Stewart and Crawford were never charged and were ultimately acquitted. The body of Ellen Dugdale was discovered five days later quite far from the wreck site, but those of her daughter Margaret and Mrs White were never found. George Pardell’s body was later uncovered inside a large shark caught by a shark fisherman working in Barrenjoey and was identified by Captain Stewart.
Much of the debate over the Bonnie Dundee tragedy focused on public concern about travelling by ship. Whilst ongoing fears would always exist for travel in severe weather and treacherous conditions, a calm night on a short, well sailed route should not pose a threat. Passengers had a right to feel as “safe as in their own dining rooms”. And yet here was a tragic combination of a captain’s incompetence compounded by a crew’s abandonment at the time when the passengers needed them most. Over time, interest in the Bonnie Dundee tragedy waned and certainly other wrecks and events took its place.

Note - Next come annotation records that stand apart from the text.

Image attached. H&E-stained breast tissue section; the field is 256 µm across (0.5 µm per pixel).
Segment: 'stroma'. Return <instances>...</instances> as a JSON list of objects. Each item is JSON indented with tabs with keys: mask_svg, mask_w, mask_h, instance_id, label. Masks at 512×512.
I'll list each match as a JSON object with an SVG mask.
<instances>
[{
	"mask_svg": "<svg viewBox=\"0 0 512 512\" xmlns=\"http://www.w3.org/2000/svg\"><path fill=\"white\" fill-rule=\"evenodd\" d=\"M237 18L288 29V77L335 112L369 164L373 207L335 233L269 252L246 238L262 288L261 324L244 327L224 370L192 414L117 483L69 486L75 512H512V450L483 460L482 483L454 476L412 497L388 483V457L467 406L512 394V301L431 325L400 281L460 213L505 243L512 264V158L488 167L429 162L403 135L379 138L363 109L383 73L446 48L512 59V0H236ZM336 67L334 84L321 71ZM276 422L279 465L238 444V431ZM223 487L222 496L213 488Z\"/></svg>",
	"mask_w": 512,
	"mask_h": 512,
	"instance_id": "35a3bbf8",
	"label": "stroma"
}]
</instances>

The Nicoll brothers, owners of the Bonnie Dundee, continued with their business and went on to have a substantial impact on the northern rivers region. The Canterbury Municipal Yearly Annual of 1885 says when speaking of the Nicoll brothers:
Some nine years ago Mr [Bruce] Nicoll of Sydney in conjunction with his brother opened up the Richmond River trade by laying on a line of steamers. At that time there were not more than 2,000 inhabitants in that rich and productive district. Since then, owing to the energy and enterprise of Mr Nicoll there are about 155000 people settled there…Nine years ago the Richmond River was practically unknown, to-day it is one of the most prosperous districts in the colony; and this is certainly owing to Mr Nicoll’s steamers opening up the district.